事業概要
当社グループは、「最も愛されるマーケティンググループを創る」をミッションに掲げ、SNSを中心としたデジタルマーケティング領域で企業の課題解決とブランド価値向上を支援するサービスを展開しています。主要事業は、SNSアカウントの戦略立案から運用支援、AIを活用した運用支援ツールの開発・提供、SNS実務人材の育成を一体的に提供する「MOS(Marketing Operating Service)」です。このビジネスモデルを通じて、独自の競争優位性を構築しています。近年では、Webサイト制作やクリエイティブ支援機能を持つ株式会社ユニオンネットをグループに迎え、食インフルエンサーマーケティング事業「ライフインザキッチン」の譲受、訪日外国人向けマーケティング支援の強化など、提供価値の最大化と周辺領域への展開を進めています。M&A戦略を成長ドライバーの一つと位置づけ、案件発掘からPMI(買収後統合)までを内製化し、企業価値の最大化を目指しています。
直近決算ハイライト
当連結会計年度において、売上高は前期比21.7%増の2,630,574千円を達成し、事業規模の拡大が順調に進んでいることを示しました。営業利益は同16.9%増の160,351千円、経常利益は同12.8%増の166,826千円となり、増収効果により利益も増加しました。特に、親会社株主に帰属する当期純利益は同83.4%増の133,175千円と、大幅な増加を遂げています。これは、M&Aによる事業拡大や新規事業への投資、既存事業の強化策などが奏功した結果と考えられます。
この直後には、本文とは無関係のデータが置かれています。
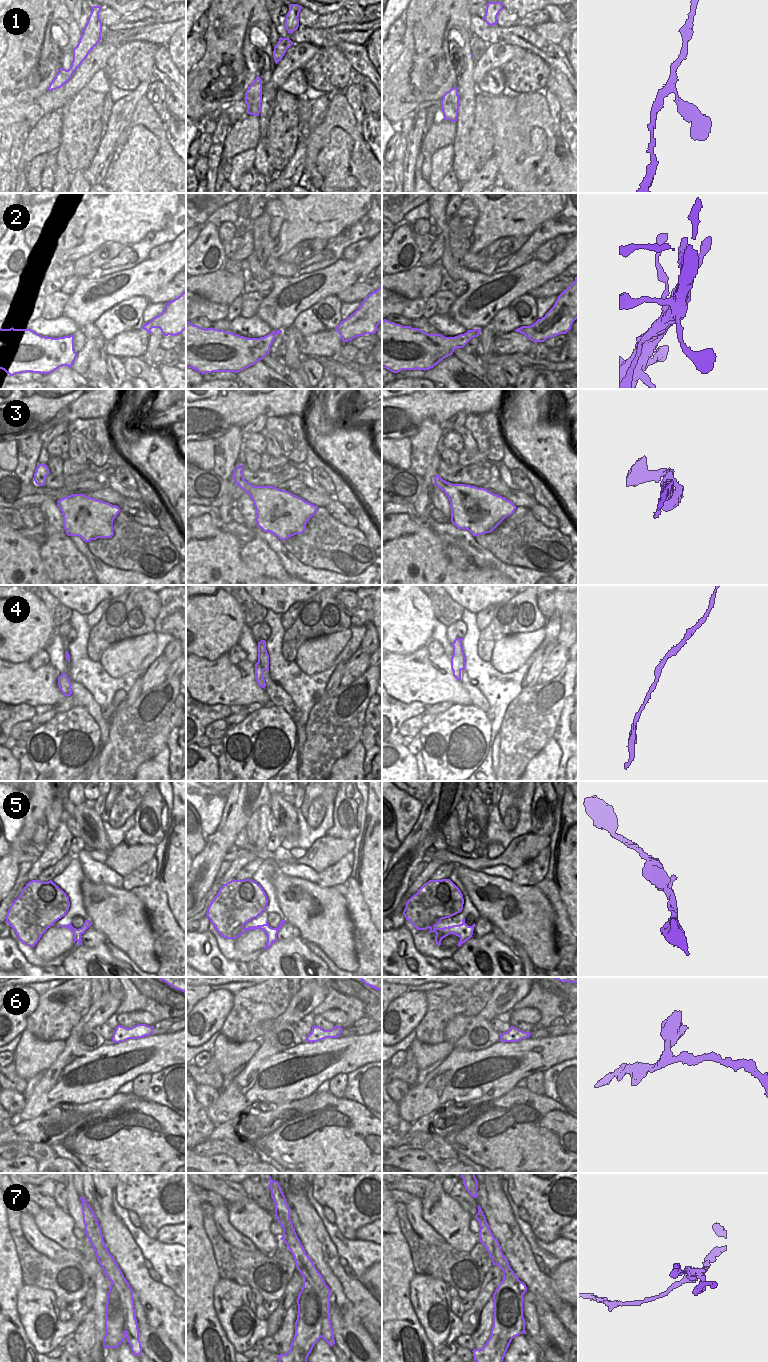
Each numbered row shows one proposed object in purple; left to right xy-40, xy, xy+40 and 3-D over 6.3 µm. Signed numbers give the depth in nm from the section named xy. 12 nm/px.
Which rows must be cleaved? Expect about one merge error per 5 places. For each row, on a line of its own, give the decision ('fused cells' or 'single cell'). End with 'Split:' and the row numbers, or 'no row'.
1: single cell
2: single cell
3: single cell
4: single cell
5: single cell
6: single cell
7: fused cells
Split: 7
事業セグメントは「マーケティング事業」単一セグメントに変更されたため、セグメント別の詳細な業績比較は省略されていますが、全体として堅調な成長軌道を描いていることがうかがえます。
強みと競争優位性
当社の強みは、SNSマーケティング黎明期から培ってきた運用実績と、それに基づく独自のビジネスモデル「MOS(Marketing Operating Service)」にあります。これにより、SNSアカウントの戦略立案から運用支援、AIツール開発、人材育成までを一貫して提供できる体制を構築しています。また、近年ではM&Aを積極的に活用し、Web制作やクリエイティブ支援、インフルエンサーマーケティング、訪日外国人向けマーケティングなど、提供サービスを多角化・強化しています。株式会社ユニオンネットのグループ化や「ライフインザキッチン」事業の譲受などがその具体例です。さらに、AI・DX推進室を設置し、生成AIを活用した業務効率化やサービス開発を進めている点も、技術革新への対応力と将来性を示す強みと言えます。これらの取り組みにより、企業のマーケティング課題に対し包括的かつ高度なソリューションを提供できる体制を構築し、競争優位性を確立しています。
リスク要因
当社の事業運営におけるリスクとしては、まずインターネット事業全般に共通する技術革新のスピードの速さや、生成AI等の新技術の急速な普及による市場環境の変化が挙げられます。これらに対応できない場合、競争力の低下やサービスの陳腐化につながる可能性があります。また、主要SNSプラットフォームのアルゴリズム変更や規約変更、ユーザー動向の変化も、サービス提供の有効性に影響を与える可能性があります。個人情報管理におけるリスクも無視できず、情報漏洩が発生した場合は、信頼失墜や損害賠償につながる恐れがあります。さらに、広告主の景況感や広告マーケティング予算の動向に業績が左右されやすく、特定代理店やSNSマーケティング事業への依存度が高いことも、業績変動のリスク要因となります。人材の確保・育成も、専門スキルの高い人材が不可欠であるため、継続的な課題となるでしょう。
投資テーマとの関連
当社グループは、デジタルマーケティング、特にSNSマーケティングを主軸として事業を展開しており、現代における主要な投資テーマである「DX(デジタルトランスフォーメーション)」や「Eコマース」と深く関連しています。企業のデジタル化推進を支援するサービスは、DXの流れを加速させる一翼を担っています。また、SNSコマース市場への対応強化やTikTok Shopの運用支援サービス開始は、Eコマースの拡大というテーマとも連携しています。さらに、AIを活用した運用支援ツールの開発や生成AIによる業務効率化は、「AI」という投資テーマとも関連が深いです。M&A戦略による事業領域の拡大は、新たな技術や市場へのアクセスを可能にし、成長ドライバーとなり得ます。これらのテーマとの関連性は、当社の将来的な成長ポテンシャルを示唆するものと考えられます。